Restate, exactly as written, the entries below from the line that holds "whiteboard, 11.46" through the line that holds "plastic container with". Pictures are not part of the copy.

Dataset entries
- - - - -

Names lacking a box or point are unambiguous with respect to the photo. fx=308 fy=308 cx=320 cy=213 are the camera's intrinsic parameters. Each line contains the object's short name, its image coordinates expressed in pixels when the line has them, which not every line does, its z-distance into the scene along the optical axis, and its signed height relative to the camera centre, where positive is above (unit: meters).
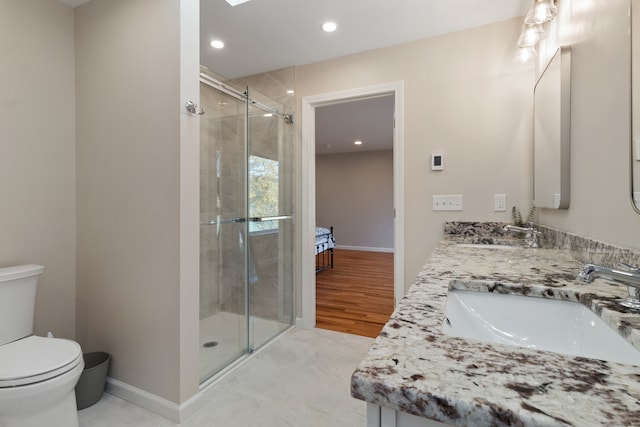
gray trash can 1.70 -1.00
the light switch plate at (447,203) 2.35 +0.03
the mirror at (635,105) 0.96 +0.33
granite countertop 0.37 -0.25
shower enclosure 2.37 -0.13
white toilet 1.27 -0.70
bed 4.94 -0.67
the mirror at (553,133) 1.56 +0.42
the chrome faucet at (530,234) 1.88 -0.17
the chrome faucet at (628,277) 0.70 -0.17
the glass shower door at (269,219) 2.62 -0.11
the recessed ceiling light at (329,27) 2.24 +1.33
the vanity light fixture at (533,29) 1.67 +1.07
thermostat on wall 2.38 +0.36
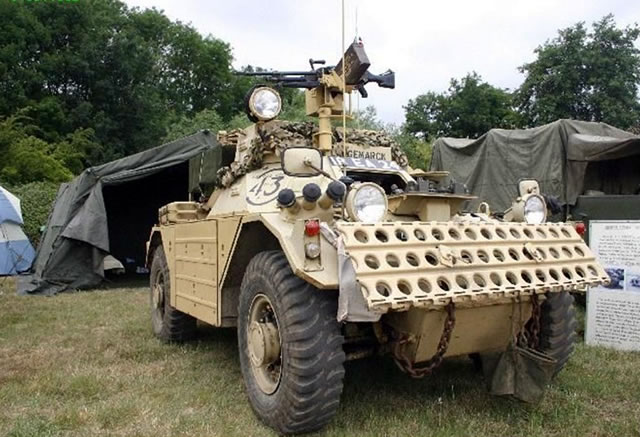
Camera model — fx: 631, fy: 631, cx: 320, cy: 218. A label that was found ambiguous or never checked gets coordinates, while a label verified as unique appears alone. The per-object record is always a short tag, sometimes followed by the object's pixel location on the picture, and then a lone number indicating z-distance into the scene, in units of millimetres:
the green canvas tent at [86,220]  10875
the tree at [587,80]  28219
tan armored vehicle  3264
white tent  13602
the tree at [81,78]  26703
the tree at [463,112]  31906
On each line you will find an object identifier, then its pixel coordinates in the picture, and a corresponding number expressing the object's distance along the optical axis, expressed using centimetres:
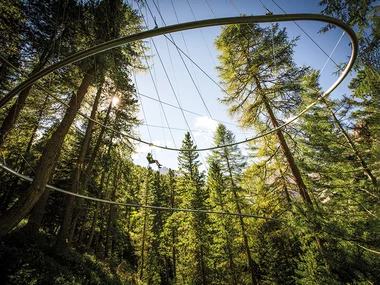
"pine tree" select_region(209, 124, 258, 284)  1659
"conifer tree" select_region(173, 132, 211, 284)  1647
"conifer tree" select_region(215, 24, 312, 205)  796
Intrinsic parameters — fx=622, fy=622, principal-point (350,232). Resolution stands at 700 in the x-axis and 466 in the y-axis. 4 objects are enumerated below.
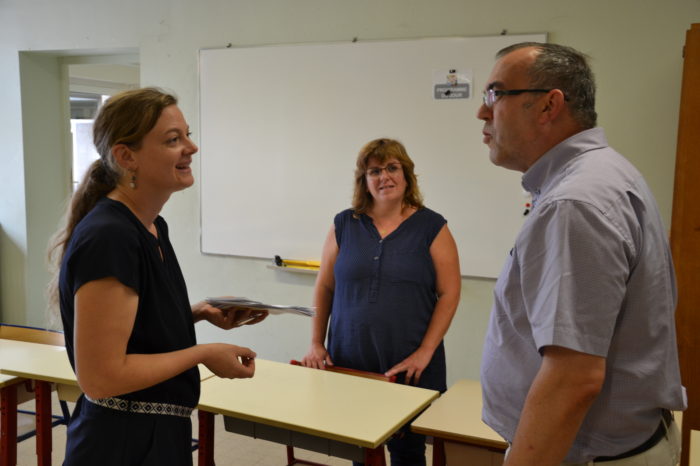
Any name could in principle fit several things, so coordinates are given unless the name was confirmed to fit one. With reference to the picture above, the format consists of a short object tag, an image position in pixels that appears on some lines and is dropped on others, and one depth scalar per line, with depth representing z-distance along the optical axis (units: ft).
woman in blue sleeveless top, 8.23
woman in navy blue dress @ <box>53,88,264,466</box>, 4.25
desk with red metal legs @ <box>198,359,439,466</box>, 6.46
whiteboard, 11.46
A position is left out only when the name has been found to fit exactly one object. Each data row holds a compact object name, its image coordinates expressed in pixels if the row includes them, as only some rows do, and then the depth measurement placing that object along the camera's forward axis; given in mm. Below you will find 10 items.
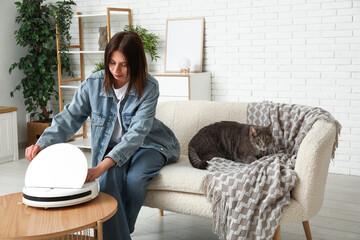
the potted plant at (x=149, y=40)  4500
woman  2037
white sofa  1972
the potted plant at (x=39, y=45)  4910
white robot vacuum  1625
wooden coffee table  1415
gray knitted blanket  1938
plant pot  5023
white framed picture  4375
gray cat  2354
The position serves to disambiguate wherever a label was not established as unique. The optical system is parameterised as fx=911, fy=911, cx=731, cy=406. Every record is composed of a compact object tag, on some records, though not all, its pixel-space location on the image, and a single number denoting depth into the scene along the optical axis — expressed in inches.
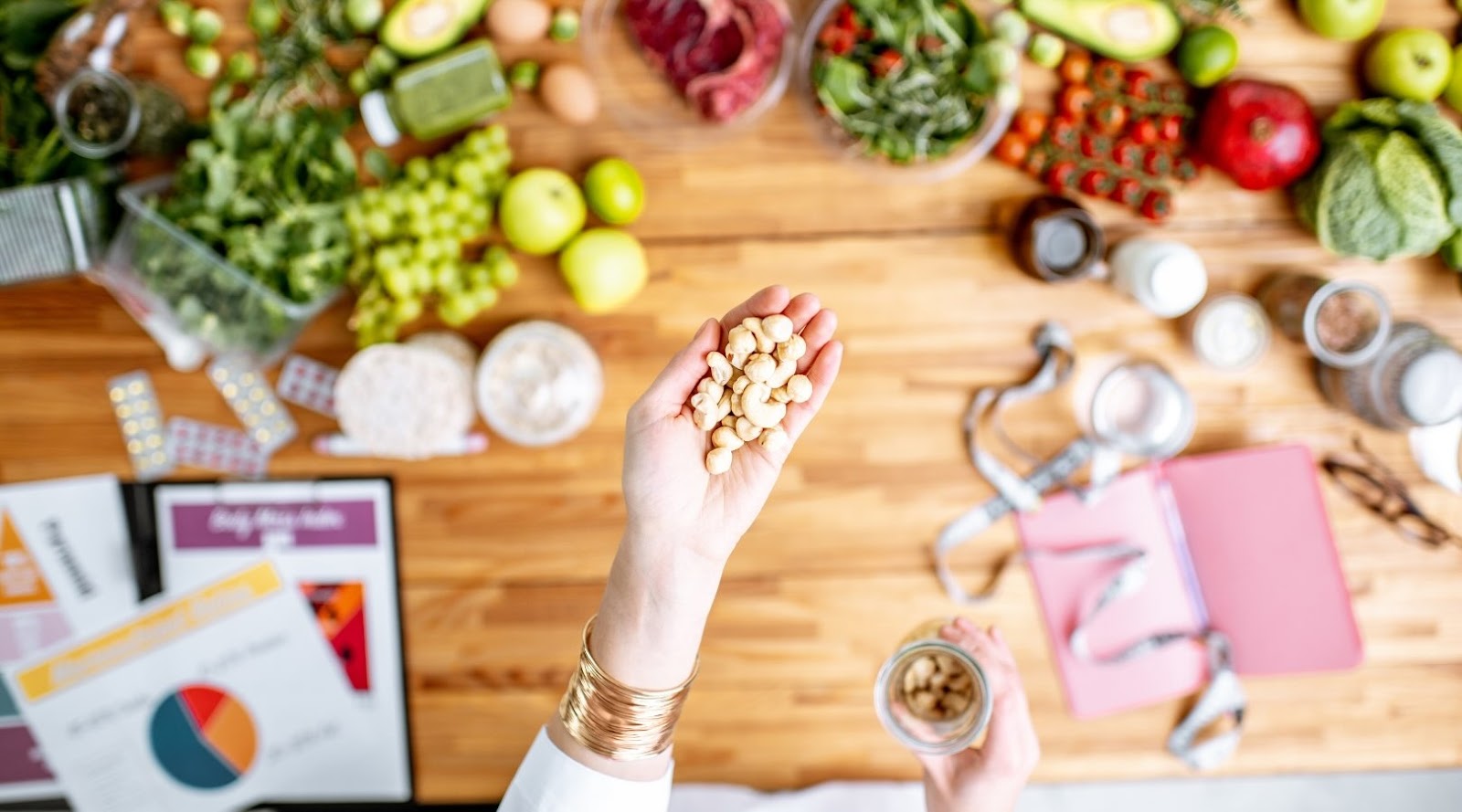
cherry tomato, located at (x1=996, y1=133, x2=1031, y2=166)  48.4
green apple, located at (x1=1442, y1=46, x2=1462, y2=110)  47.1
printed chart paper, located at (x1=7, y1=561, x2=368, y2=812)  53.6
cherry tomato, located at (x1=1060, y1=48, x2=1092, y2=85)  48.3
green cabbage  43.9
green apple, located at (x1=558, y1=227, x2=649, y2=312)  47.5
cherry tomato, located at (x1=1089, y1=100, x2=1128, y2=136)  47.7
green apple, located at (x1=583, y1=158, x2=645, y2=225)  47.8
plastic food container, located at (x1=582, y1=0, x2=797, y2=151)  50.1
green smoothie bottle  47.9
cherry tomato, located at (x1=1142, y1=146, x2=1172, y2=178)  47.8
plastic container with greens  46.3
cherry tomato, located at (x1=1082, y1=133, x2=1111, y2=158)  48.3
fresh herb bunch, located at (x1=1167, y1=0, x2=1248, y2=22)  46.9
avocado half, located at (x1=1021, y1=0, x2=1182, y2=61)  47.0
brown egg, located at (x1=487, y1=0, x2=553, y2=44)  48.4
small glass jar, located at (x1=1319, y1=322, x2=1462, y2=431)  46.2
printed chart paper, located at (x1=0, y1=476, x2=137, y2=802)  53.2
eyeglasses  50.5
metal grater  46.7
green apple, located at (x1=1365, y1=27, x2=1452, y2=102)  46.3
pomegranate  45.9
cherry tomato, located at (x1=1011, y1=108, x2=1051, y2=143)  48.1
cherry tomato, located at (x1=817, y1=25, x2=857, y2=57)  46.9
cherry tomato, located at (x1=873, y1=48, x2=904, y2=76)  46.4
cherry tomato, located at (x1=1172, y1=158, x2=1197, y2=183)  48.2
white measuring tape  50.2
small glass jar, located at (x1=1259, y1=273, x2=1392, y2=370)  46.0
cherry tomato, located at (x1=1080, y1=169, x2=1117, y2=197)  48.2
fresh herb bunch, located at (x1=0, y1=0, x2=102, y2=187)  48.0
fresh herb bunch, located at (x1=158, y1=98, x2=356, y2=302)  46.7
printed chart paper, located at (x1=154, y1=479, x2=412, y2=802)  52.6
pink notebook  50.3
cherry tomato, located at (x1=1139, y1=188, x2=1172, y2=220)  47.9
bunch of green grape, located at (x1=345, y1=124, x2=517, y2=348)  46.7
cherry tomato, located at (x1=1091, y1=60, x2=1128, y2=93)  48.3
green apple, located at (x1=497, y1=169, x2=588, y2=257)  47.2
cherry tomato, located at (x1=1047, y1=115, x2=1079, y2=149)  48.1
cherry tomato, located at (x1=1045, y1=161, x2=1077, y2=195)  48.3
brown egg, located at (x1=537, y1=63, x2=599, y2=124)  48.8
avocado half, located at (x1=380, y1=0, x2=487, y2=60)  48.1
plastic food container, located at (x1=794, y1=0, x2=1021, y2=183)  47.8
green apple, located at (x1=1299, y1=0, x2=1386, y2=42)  46.3
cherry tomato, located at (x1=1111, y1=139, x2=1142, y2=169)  47.9
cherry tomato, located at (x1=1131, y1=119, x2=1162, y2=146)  47.7
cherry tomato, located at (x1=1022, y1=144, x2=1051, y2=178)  48.8
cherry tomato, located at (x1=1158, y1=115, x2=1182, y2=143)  48.0
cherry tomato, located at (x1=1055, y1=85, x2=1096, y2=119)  48.3
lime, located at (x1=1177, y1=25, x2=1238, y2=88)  46.1
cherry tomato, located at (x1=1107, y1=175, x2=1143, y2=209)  48.2
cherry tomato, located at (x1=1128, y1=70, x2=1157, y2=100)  48.1
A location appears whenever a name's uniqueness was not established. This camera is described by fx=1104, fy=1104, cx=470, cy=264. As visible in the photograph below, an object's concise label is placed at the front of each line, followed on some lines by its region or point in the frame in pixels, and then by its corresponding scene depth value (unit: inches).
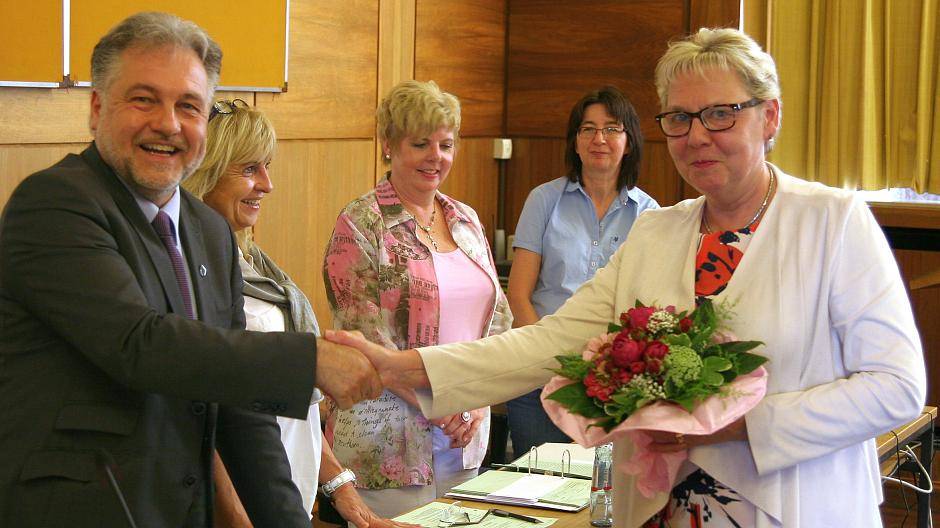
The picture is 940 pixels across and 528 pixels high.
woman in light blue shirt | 172.7
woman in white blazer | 75.7
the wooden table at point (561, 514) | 104.0
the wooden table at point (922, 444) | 141.8
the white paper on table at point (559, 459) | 121.7
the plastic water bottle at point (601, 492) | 104.1
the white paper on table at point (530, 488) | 110.3
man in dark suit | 63.6
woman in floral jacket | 126.0
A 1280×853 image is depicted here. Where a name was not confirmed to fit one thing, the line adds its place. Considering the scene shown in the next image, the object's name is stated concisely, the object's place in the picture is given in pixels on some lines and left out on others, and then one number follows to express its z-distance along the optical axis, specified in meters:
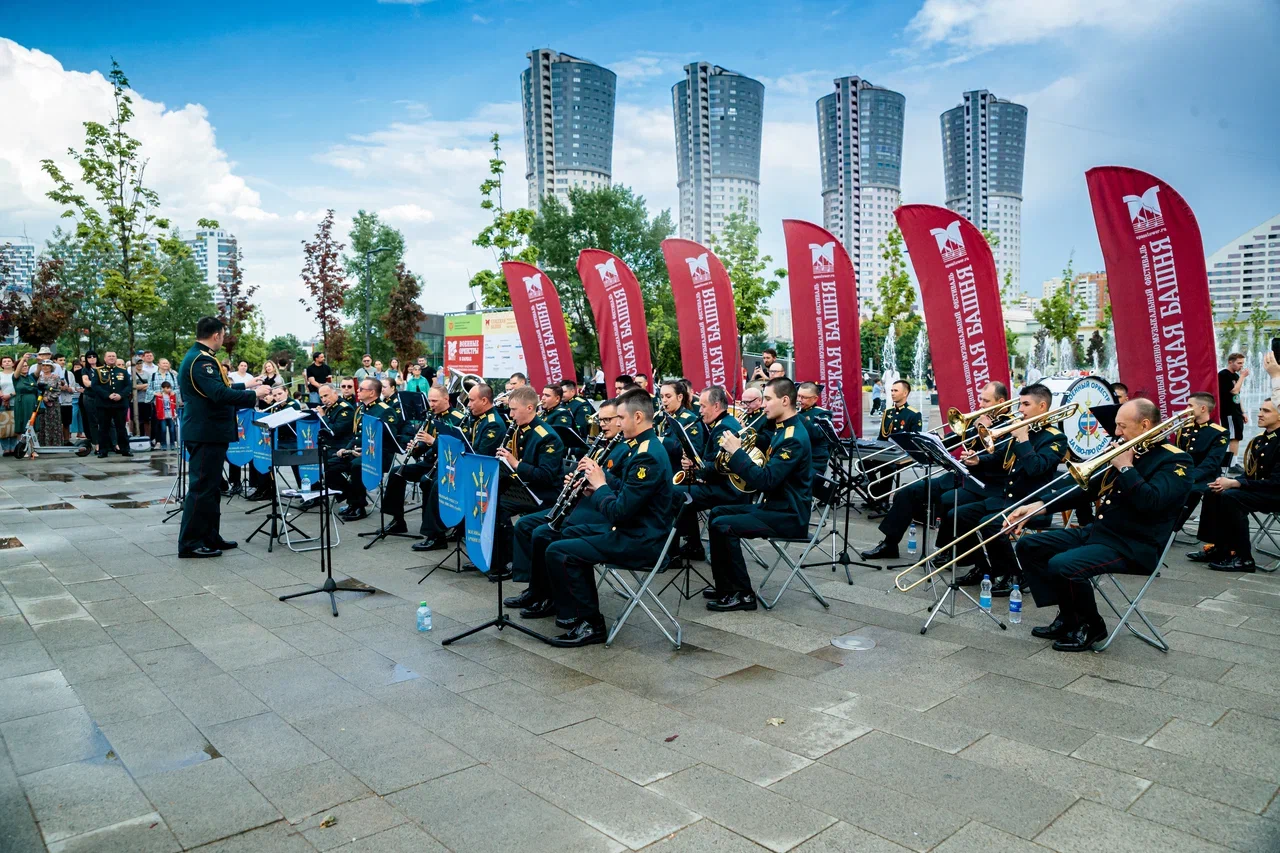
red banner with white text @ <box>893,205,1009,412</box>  9.47
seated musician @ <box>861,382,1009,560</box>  7.46
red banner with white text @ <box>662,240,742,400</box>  13.66
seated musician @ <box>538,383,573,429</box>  8.52
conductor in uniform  7.94
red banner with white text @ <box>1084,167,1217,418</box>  7.88
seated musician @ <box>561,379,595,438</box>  10.84
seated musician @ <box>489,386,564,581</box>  6.64
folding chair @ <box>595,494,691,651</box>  5.46
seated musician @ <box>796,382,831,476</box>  8.38
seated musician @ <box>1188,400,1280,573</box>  7.66
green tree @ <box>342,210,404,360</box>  52.78
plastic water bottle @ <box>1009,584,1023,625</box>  5.95
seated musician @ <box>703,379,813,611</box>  6.27
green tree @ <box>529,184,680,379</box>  47.09
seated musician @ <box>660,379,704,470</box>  7.82
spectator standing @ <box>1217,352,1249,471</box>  13.14
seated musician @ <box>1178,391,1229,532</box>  7.67
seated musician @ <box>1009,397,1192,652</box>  5.10
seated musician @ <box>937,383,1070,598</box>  6.96
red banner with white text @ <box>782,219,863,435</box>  11.33
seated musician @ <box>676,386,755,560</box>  7.00
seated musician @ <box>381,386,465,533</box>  9.12
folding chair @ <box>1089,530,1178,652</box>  5.36
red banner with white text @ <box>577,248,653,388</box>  14.87
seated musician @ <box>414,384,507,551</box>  7.54
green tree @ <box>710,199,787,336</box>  33.19
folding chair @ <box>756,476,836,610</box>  6.39
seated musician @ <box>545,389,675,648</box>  5.40
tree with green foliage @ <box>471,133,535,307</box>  25.70
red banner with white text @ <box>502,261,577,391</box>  16.45
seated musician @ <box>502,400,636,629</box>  5.97
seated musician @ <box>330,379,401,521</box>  9.88
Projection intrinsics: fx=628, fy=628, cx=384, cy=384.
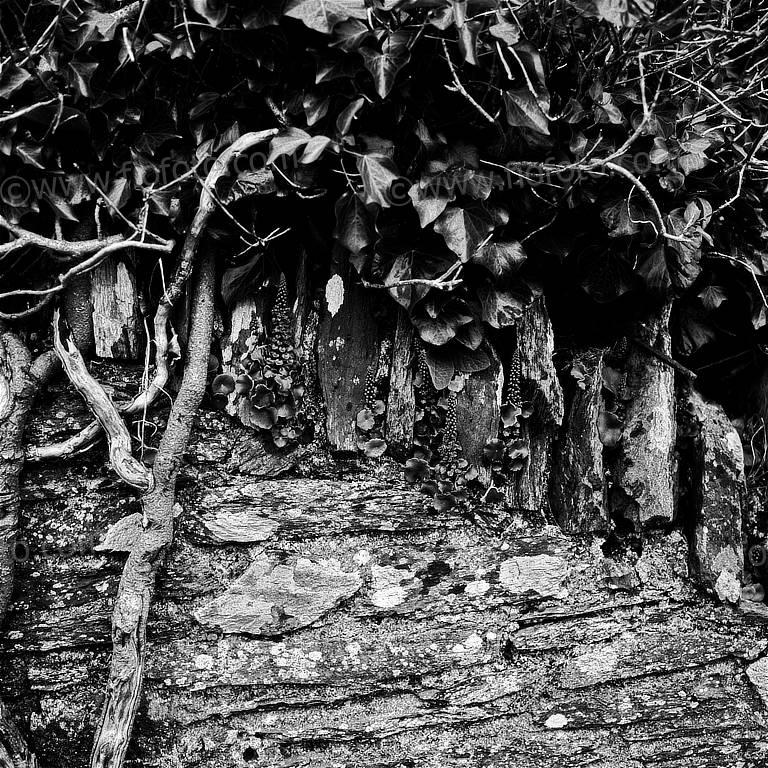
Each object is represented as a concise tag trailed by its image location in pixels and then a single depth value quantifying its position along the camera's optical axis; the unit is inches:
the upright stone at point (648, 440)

- - - - -

Answer to the exercise
whiteboard, 11.46
A position is left out only when the name has been found to fit exactly one object. Each data row holds a compact object name, its image coordinates expressed in pixels if the row includes them, as only some rows do, and then the depth measurement placing that object along the camera's forward axis; given in mm. Below you will find 10 items.
the potted plant at (x=149, y=40)  4500
woman  2037
white sofa  1972
the potted plant at (x=39, y=45)  4910
white robot vacuum  1625
wooden coffee table  1415
gray knitted blanket  1938
plant pot  5023
white framed picture  4375
gray cat  2354
The position serves to disambiguate wherever a label was not established as unique. The optical system is parameterised as fx=911, fy=911, cx=731, cy=406. Every record is composed of a compact object tag, on some records, though not all, its pixel-space location on the image, and a single number denoting depth into the scene along the optical axis — expressed in inches.
cherry tomato, located at (x1=996, y1=133, x2=1031, y2=166)  48.4
green apple, located at (x1=1442, y1=46, x2=1462, y2=110)  47.1
printed chart paper, located at (x1=7, y1=561, x2=368, y2=812)  53.6
cherry tomato, located at (x1=1060, y1=48, x2=1092, y2=85)  48.3
green cabbage  43.9
green apple, located at (x1=558, y1=227, x2=649, y2=312)  47.5
cherry tomato, located at (x1=1089, y1=100, x2=1128, y2=136)  47.7
green apple, located at (x1=583, y1=158, x2=645, y2=225)  47.8
plastic food container, located at (x1=582, y1=0, x2=797, y2=151)  50.1
green smoothie bottle  47.9
cherry tomato, located at (x1=1142, y1=146, x2=1172, y2=178)  47.8
plastic container with greens  46.3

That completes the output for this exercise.